— Плевал я на Европу, — жуя, невнятно проговорил Алехин. — Так им и надо. Пустили к себе домой толпу обезьян, уравняли их в правах с людьми, а теперь не знают, в какое место еще их лизнуть, чтоб перестали обезьянничать и начали работать. А где они, чудаки, видели обезьяну с лопатой?
— Когда на сцену вышла русская обезьяна и сыграла на лопате, зал взорвался овациями, — задумчиво пробормотал Федор Филиппович, цитируя старый, времен холодной войны и железного занавеса, полузабытый анекдот.
— Вот разве что, — хмыкнул Алехин и глотнул пива. — Но как-то это все не по делу, слишком общо…
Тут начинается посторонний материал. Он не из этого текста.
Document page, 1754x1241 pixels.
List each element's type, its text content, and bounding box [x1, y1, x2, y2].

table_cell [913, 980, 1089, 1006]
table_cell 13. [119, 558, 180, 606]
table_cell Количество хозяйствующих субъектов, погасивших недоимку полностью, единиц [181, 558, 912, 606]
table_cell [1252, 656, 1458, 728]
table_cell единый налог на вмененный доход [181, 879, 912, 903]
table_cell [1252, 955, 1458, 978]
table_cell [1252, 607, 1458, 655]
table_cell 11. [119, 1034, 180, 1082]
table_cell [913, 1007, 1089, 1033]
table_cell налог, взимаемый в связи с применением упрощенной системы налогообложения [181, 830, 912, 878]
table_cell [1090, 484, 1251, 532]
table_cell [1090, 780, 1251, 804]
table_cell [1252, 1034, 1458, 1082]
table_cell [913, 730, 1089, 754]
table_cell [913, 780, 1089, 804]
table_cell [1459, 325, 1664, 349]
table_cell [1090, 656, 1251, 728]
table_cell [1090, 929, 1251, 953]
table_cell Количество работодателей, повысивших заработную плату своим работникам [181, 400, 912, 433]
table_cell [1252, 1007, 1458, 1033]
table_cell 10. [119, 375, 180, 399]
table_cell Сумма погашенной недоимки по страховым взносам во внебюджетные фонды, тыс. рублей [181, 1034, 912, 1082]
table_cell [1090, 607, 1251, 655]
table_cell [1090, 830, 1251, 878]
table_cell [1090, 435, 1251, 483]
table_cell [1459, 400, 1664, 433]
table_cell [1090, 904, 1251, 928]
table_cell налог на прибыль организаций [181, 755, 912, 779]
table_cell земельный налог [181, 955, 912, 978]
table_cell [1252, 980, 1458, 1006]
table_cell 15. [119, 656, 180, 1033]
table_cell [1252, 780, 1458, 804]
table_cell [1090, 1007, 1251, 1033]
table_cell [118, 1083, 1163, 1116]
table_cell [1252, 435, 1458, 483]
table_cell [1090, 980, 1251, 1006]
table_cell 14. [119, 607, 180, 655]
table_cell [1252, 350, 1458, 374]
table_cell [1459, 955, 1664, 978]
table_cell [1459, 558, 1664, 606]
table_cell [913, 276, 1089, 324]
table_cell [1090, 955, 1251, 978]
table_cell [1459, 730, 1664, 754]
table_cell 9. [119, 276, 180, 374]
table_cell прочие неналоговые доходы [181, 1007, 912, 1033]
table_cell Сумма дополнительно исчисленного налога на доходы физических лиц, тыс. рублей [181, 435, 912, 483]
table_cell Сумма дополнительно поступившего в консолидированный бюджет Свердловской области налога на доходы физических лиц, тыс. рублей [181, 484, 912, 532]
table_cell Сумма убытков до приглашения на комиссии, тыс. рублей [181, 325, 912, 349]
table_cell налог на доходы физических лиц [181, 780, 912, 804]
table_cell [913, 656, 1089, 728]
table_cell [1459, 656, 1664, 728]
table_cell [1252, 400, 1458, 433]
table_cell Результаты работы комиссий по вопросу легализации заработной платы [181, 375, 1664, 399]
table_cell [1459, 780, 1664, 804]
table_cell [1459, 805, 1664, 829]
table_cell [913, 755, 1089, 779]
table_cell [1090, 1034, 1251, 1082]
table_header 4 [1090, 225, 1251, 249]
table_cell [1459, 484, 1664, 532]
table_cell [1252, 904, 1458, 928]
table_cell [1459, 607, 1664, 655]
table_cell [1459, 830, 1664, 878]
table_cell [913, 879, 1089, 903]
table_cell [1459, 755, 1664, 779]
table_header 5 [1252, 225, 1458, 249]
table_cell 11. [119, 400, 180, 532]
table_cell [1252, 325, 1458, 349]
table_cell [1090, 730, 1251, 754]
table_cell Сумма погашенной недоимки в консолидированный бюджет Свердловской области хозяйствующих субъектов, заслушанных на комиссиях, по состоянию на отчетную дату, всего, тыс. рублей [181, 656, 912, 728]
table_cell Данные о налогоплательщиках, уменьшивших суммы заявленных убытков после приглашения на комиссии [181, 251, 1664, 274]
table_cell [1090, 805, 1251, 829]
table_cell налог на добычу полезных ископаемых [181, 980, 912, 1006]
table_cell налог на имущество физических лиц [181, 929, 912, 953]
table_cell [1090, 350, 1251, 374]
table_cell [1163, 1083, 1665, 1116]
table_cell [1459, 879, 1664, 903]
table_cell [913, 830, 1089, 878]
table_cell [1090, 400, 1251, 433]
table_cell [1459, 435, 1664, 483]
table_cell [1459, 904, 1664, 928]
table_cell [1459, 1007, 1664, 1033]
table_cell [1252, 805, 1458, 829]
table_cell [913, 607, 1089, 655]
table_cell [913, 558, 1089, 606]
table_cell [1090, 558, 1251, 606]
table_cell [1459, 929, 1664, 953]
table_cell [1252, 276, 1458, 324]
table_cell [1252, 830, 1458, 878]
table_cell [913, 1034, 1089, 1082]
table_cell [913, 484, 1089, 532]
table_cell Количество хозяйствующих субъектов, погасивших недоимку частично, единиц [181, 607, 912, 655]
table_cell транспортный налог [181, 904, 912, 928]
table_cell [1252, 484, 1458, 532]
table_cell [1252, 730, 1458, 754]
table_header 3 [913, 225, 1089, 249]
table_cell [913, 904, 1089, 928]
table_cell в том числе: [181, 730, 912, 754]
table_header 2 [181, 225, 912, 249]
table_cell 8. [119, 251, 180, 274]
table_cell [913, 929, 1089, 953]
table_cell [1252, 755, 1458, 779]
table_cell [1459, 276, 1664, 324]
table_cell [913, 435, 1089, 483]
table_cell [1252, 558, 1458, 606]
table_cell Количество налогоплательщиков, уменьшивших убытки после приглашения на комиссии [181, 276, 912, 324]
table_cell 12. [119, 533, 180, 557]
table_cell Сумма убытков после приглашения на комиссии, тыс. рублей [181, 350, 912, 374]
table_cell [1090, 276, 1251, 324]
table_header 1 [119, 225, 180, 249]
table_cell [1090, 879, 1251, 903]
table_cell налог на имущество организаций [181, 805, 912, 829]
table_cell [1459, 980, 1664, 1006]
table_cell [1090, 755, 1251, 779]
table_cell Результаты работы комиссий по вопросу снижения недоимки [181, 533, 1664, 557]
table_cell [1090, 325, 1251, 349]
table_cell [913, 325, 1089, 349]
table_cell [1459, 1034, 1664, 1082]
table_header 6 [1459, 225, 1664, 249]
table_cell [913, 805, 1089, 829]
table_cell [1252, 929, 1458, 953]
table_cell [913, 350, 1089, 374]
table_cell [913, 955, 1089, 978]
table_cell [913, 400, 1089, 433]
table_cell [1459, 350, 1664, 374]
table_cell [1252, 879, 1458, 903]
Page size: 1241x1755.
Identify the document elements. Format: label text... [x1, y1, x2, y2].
— Кухонная философия, — согласился Потапчук. — Голос из предбанника. А что ты предлагаешь — обсуждать конкретные меры по выковыриванию террористов со дна канализации? Мне этого на службе вот так хватает! — Он чиркнул по горлу распотрошенным лещом. — Да и тебе, я думаю, тоже. Что тут обсуждать? Ну, допустим, вычислим мы этого Юнусова, шлепнем или посадим, и что? Эти сволочи, как крапива: сколько ее ни коси, она только шире разрастается. И подумать только: всего один подонок, а сколько дел натворил! Сколько крови пролил, и сколько людей за приличную зарплату только тем и заняты, что пытаются его поймать! Непродуктивно это — всем скопом, с топорами и лопатами гоняться по комнате за одной-единственной мухой, когда во дворе гниет коровья туша, и около нее этих мух — миллион и еще немножко. Сначала надо убрать у себя из-под носа дерьмо, в котором они плодятся, а уж потом разбираться с отдельно взятыми экземплярами.
Алехин поаплодировал ему двумя лещами, стуча ими друг о друга и попутно их разминая.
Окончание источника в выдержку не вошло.